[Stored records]
- Opening Delimiter -

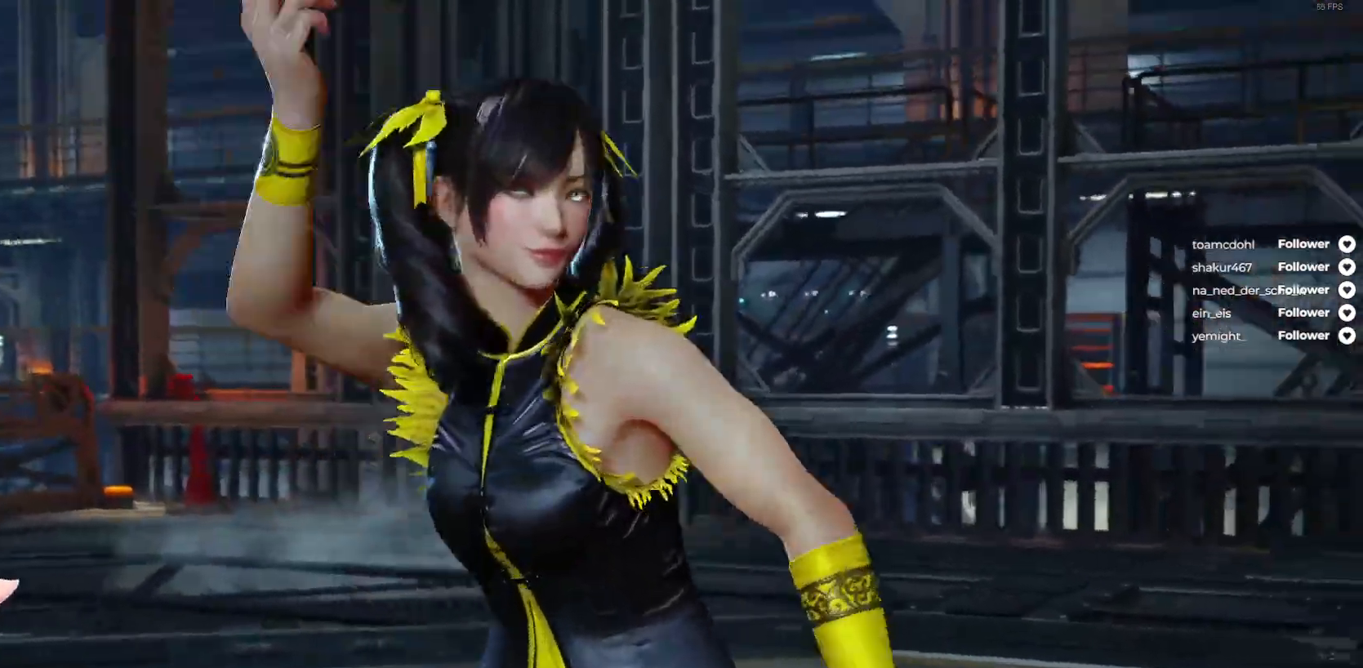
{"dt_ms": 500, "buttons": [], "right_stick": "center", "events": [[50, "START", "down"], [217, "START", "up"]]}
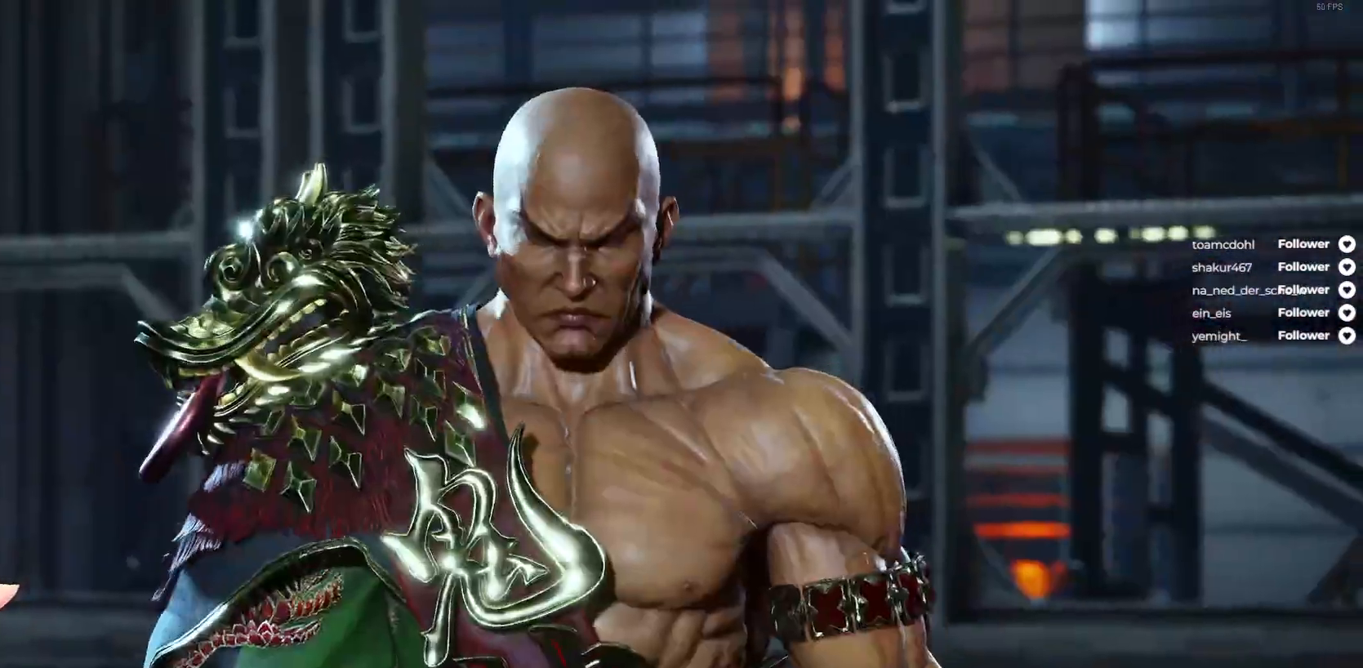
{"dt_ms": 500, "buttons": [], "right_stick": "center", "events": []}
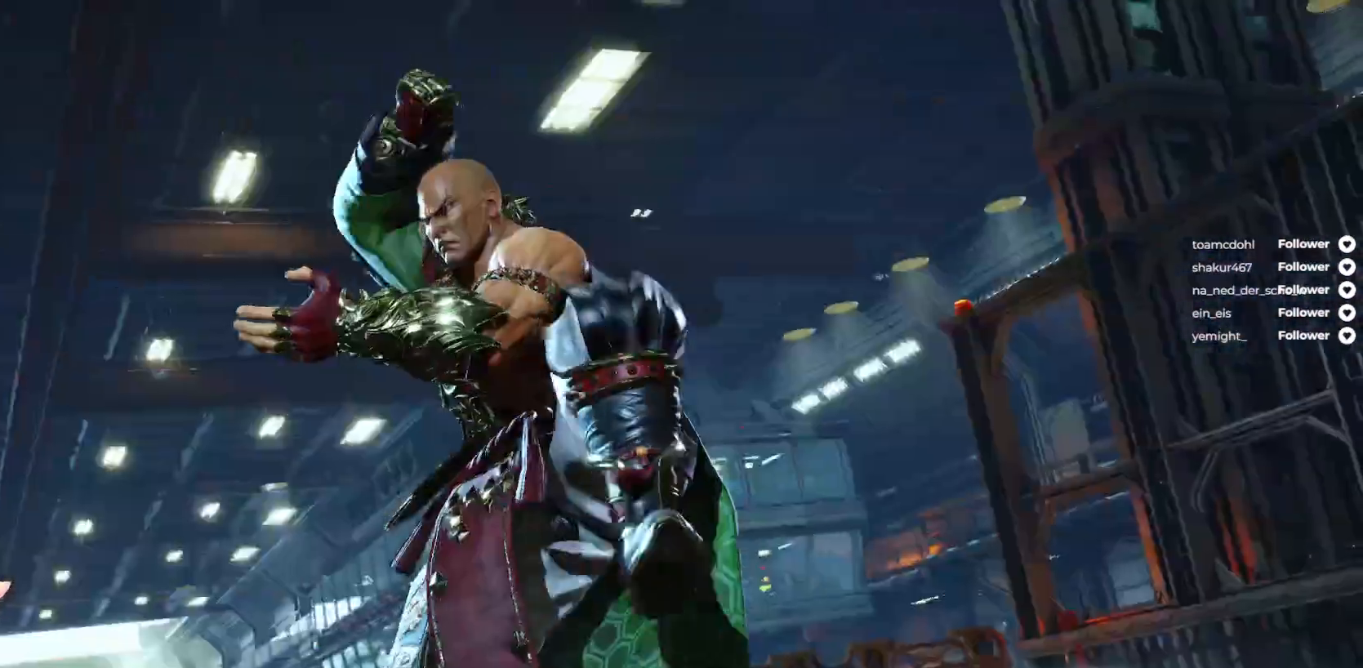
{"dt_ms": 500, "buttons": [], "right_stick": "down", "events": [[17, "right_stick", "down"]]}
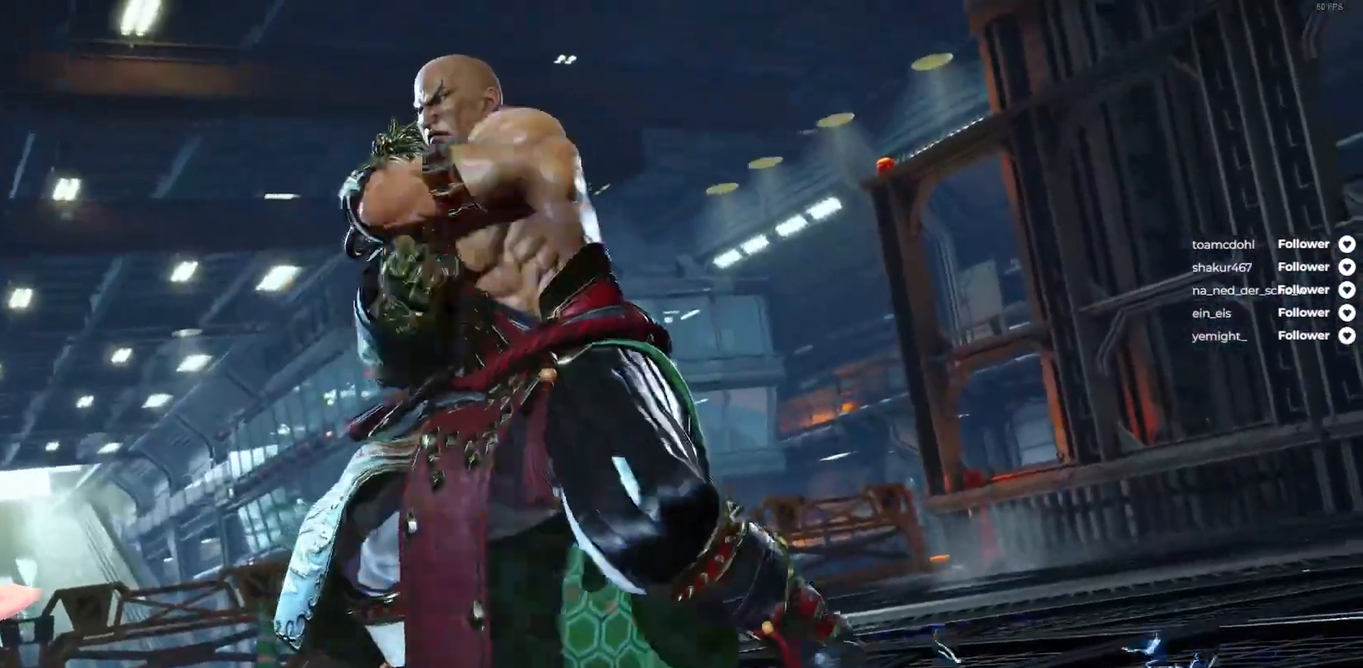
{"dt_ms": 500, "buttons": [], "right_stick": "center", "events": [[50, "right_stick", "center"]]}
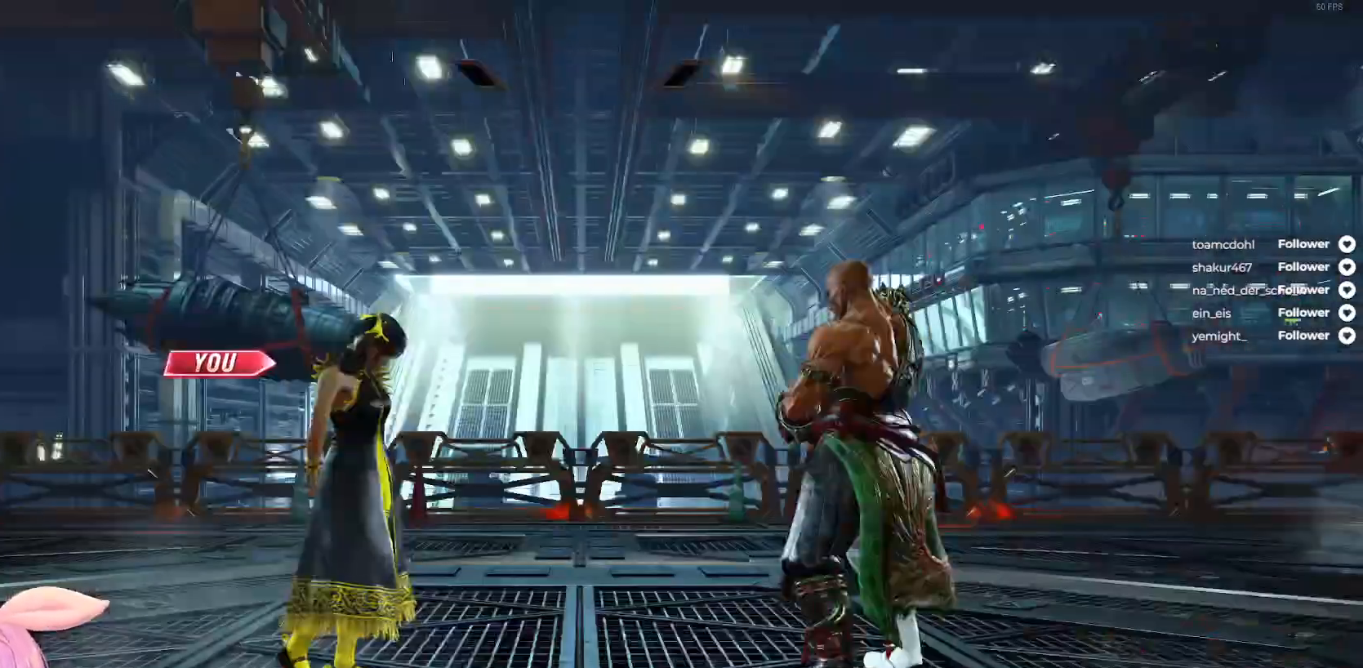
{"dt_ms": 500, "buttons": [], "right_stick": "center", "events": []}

- Closing Delimiter -

• _WHAT YOU ARE ASKED TO DO_:
In the entries above, some lines hold the string "down". Copy each of them.

• _EXERCISE OUTPUT_:
{"dt_ms": 500, "buttons": [], "right_stick": "center", "events": [[50, "START", "down"], [217, "START", "up"]]}
{"dt_ms": 500, "buttons": [], "right_stick": "down", "events": [[17, "right_stick", "down"]]}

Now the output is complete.